(Items from a dataset)
BEGIN

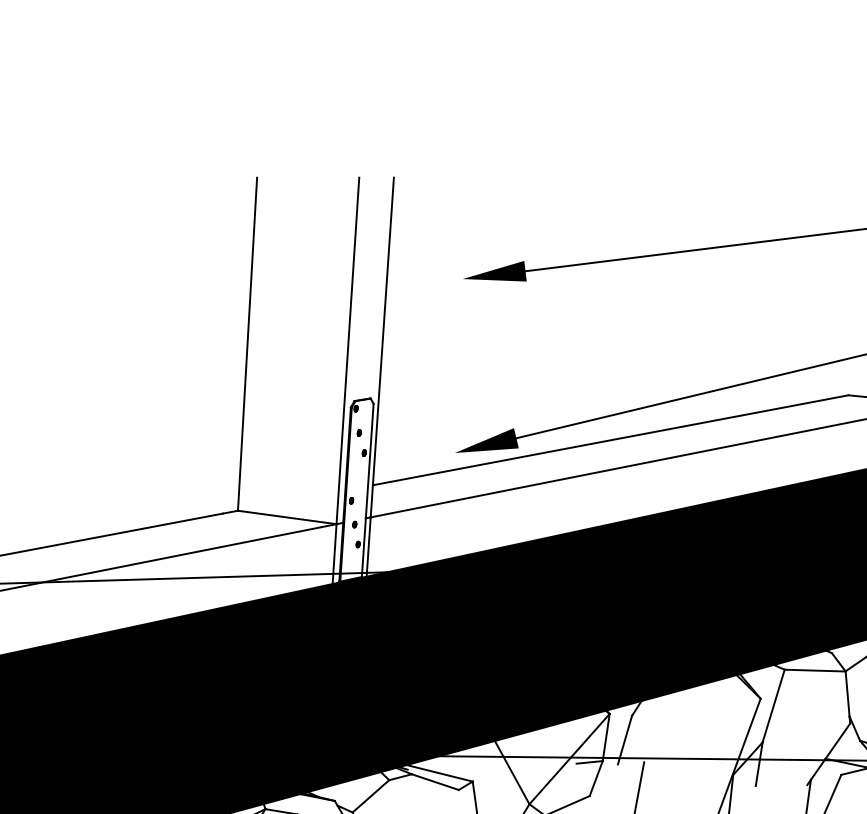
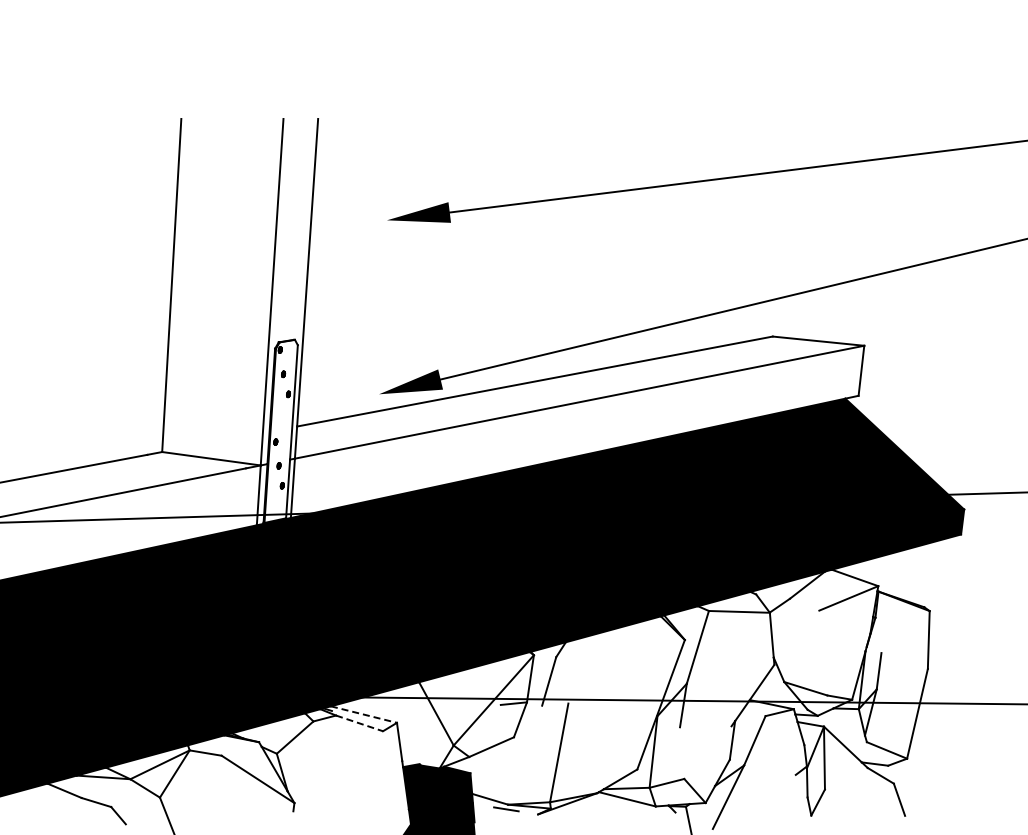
line: (440, 773) -> (364, 714), solid -> dashed
line: (435, 782) -> (359, 723), solid -> dashed

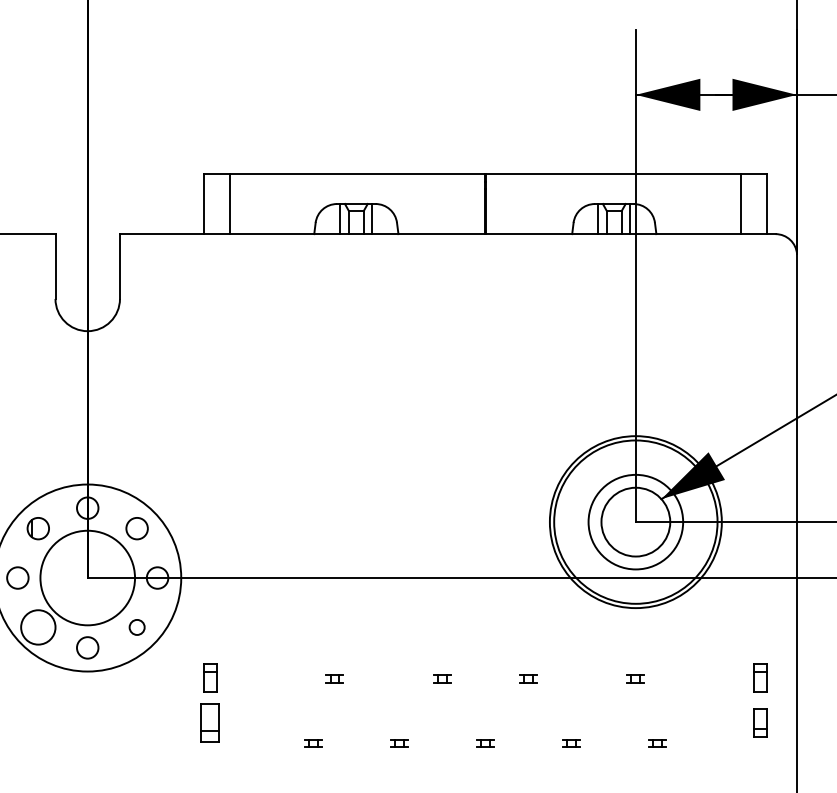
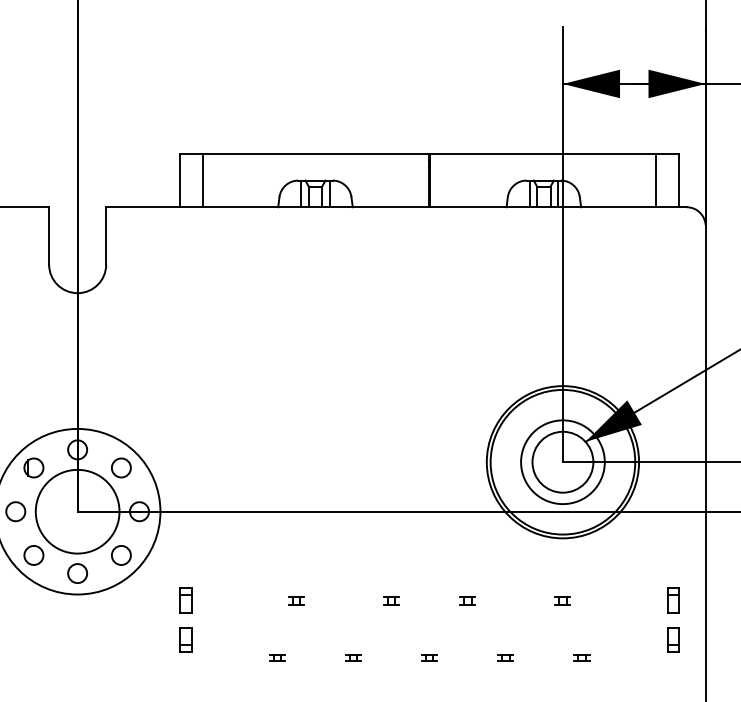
circle: (37, 626) -> (33, 554), size x0.62
circle: (137, 627) -> (121, 555), size x1.43
part: (209, 722) -> (185, 639), size x0.71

END

Problem description:
Copy out all the records exactly as they read, and omit the pictures.

Solution to this exercise:
line: (440, 773) -> (364, 714), solid -> dashed
line: (435, 782) -> (359, 723), solid -> dashed

circle: (37, 626) -> (33, 554), size x0.62
circle: (137, 627) -> (121, 555), size x1.43
part: (209, 722) -> (185, 639), size x0.71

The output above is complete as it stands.